(Beginning of Task inputs)

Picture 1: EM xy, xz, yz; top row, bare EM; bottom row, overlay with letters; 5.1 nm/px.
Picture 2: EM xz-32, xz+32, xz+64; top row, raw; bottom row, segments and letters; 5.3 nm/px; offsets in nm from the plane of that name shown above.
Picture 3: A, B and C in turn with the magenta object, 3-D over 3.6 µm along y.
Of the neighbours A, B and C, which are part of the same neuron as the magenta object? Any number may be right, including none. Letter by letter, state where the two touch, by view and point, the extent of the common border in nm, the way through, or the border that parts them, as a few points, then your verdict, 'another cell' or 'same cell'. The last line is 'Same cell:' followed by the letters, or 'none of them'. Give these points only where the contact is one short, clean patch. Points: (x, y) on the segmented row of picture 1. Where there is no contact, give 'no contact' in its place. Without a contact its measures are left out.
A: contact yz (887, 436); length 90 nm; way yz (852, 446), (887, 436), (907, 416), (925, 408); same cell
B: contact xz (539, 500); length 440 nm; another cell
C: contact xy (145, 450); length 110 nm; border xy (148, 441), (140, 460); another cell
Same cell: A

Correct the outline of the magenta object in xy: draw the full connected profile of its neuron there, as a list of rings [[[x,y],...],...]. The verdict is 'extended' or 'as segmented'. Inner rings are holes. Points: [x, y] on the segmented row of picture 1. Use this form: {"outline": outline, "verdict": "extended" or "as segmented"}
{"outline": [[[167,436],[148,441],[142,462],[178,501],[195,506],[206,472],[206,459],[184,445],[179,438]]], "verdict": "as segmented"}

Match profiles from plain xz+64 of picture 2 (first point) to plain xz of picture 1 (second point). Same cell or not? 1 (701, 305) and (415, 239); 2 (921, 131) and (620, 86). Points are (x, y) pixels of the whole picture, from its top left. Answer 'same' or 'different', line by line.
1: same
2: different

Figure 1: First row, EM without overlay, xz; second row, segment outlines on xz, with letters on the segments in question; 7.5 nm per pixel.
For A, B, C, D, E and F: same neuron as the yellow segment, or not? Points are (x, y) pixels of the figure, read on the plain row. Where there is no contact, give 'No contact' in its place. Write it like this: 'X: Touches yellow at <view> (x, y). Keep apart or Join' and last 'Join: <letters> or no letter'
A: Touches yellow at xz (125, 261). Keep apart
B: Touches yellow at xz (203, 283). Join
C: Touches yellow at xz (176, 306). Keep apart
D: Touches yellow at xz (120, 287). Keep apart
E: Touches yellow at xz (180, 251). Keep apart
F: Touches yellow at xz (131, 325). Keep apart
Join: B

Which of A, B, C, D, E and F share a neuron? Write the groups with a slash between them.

(End of Task inputs)

Exercise aim: A complete, exact repeat of the records is the required answer.

Your response:
Picture 1: EM xy, xz, yz; top row, bare EM; bottom row, overlay with letters; 5.1 nm/px.
Picture 2: EM xz-32, xz+32, xz+64; top row, raw; bottom row, segments and letters; 5.3 nm/px; offsets in nm from the plane of that name shown above.
Picture 3: A, B and C in turn with the magenta object, 3-D over 3.6 µm along y.
Of the neighbours A, B and C, which are part of the same neuron as the magenta object? Any number may be right, including none. Letter by letter, state where the two touch, by view and point, the extent of the common border in nm, the way through, or the border that parts them, as a few points, then your verdict, 'another cell' or 'same cell'. The last line is 'Same cell:' followed by the letters, or 'none of them'. Give these points only where the contact is one short, clean patch. Points: (x, y) on the segmented row of picture 1. Where there is no contact, give 'no contact' in its place. Without a contact its measures are left out.
A: contact yz (887, 436); length 90 nm; way yz (852, 446), (887, 436), (907, 416), (925, 408); same cell
B: contact xz (539, 500); length 440 nm; another cell
C: contact xy (145, 450); length 110 nm; border xy (148, 441), (140, 460); another cell
Same cell: A

Correct the outline of the magenta object in xy: draw the full connected profile of its neuron there, as a list of rings [[[x,y],...],...]. The verdict is 'extended' or 'as segmented'. Inner rings are holes. Points: [x, y] on the segmented row of picture 1. Use this form: {"outline": outline, "verdict": "extended" or "as segmented"}
{"outline": [[[167,436],[148,441],[142,462],[178,501],[195,506],[206,472],[206,459],[184,445],[179,438]]], "verdict": "as segmented"}

Match profiles from plain xz+64 of picture 2 (first point) to plain xz of picture 1 (second point). Same cell or not? 1 (701, 305) and (415, 239); 2 (921, 131) and (620, 86). Points are (x, y) pixels of the whole picture, from its top left. Answer 'same' or 'different', line by line.
1: same
2: different

Figure 1: First row, EM without overlay, xz; second row, segment outlines on xz, with letters on the segments in question; 7.5 nm per pixel.
For A, B, C, D, E and F: same neuron as the yellow segment, or not? Points are (x, y) pixels of the figure, read on the plain row. Where there is no contact, give 'No contact' in its place. Write it like this: 'X: Touches yellow at <view> (x, y). Keep apart or Join' and last 'Join: <letters> or no letter'
A: Touches yellow at xz (125, 261). Keep apart
B: Touches yellow at xz (203, 283). Join
C: Touches yellow at xz (176, 306). Keep apart
D: Touches yellow at xz (120, 287). Keep apart
E: Touches yellow at xz (180, 251). Keep apart
F: Touches yellow at xz (131, 325). Keep apart
Join: B

Which of A, B, C, D, E and F share a neuron? Write the groups with a slash between them.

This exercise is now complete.